======== Auszug zum Lesen
Wissenschaftliche Zeitschriften sind noch mal ein eigener Bereich, der sich (zumindest in den Geistes- und Sozialwissenschaften) hauptsächlich über Bibliotheksabonnements finanziert, die gut kalkulierbar sind, weshalb viele Zeitschriften tatsächlich vom entsprechenden Verlag gesetzt werden.

Anders sieht es bei Büchern aus. Ganze Buchreihen werden nur noch durch Do-it-yourself-Veröffentlichungen bestritten, wo ein Autor eine Word- (oder wenn er ambitioniert ist, eine InDesign-)Vorlage bekommt und alles selbst »setzt«. Der Verlag prüft Probeseiten; der Rest geht ungelesen an die Druckerei. Und dabei reden wir nicht nur von Wald-und-Wiesen-Verlagen oder Disserationsausspuckunternehmungen, sondern auch von renommierten Verlagen. Wenn man möchte, kann man sich entsprechende Buchreihen im Zusammenhang anschauen und analysieren, wo jemand stumpf eine Wordvorlage abgearbeitet hat, ohne Ahnung von Typografie zu haben, und wo ausnahmsweise mal Geld vorhanden war, um eine Hilfskraft zu finanzieren, die sich rein zufällig mit InDesign und Typografie auskennt. ;-)
================
## Anhand der Angaben
a. Beantworte zum Text über den Satz in Wissenschaftsverlagen diese Fragen:
(i) Worüber finanzieren sich wissenschaftliche Zeitschriften in den Geistes- und Sozialwissenschaften hauptsächlich?
(ii) Was prüft der Verlag bei Do-it-yourself-Veröffentlichungen?
(iii) Welche Vorlage bekommt ein Autor, wenn er ambitioniert ist?
b. Setze den Text über den Satz in Wissenschaftsverlagen nach seinem letzten Satz fort.
======== Bereitgestelltes Material
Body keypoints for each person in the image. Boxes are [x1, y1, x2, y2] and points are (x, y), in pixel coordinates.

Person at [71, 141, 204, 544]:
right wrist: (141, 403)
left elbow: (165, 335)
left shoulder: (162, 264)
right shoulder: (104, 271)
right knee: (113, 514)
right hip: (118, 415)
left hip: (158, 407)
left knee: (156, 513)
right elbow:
================
## Ergebnisse je Aufgabe
a.
(i) Hauptsächlich über Bibliotheksabonnements.
(ii) Probeseiten.
(iii) Eine InDesign-Vorlage.

b.
  • Gefällt 1
Geschrieben
Am 6.3.2023 um 00:51 schrieb Stötzner:

Wahrscheinlich hat es vor allem historische Ursachen: bis zum Ende der ›Bleizeit‹ konnten sich alle, die etwas wissenschaftliches publizierten, darauf verlassen, daß fachlich versierte Setzbetriebe den Texten professionell Gestalt gegeben haben. Setzereien gibt es aber nicht mehr und irgendwann hatte jeder Wissenschaftler ›Word‹ als Werkzeug – und die Anforderung, alles schriftlich zu Publizierende selbst herstellen zu müssen. ... Das einstmals reichhaltige, hoch ausdifferenzierte typographische Wissen spezialisierter Setzer hat niemand in die Sphäre der Gelehrtenstuben hinübergerettet, als die traditionellen Satzbetriebe einer nach dem anderen für immer dahingingen.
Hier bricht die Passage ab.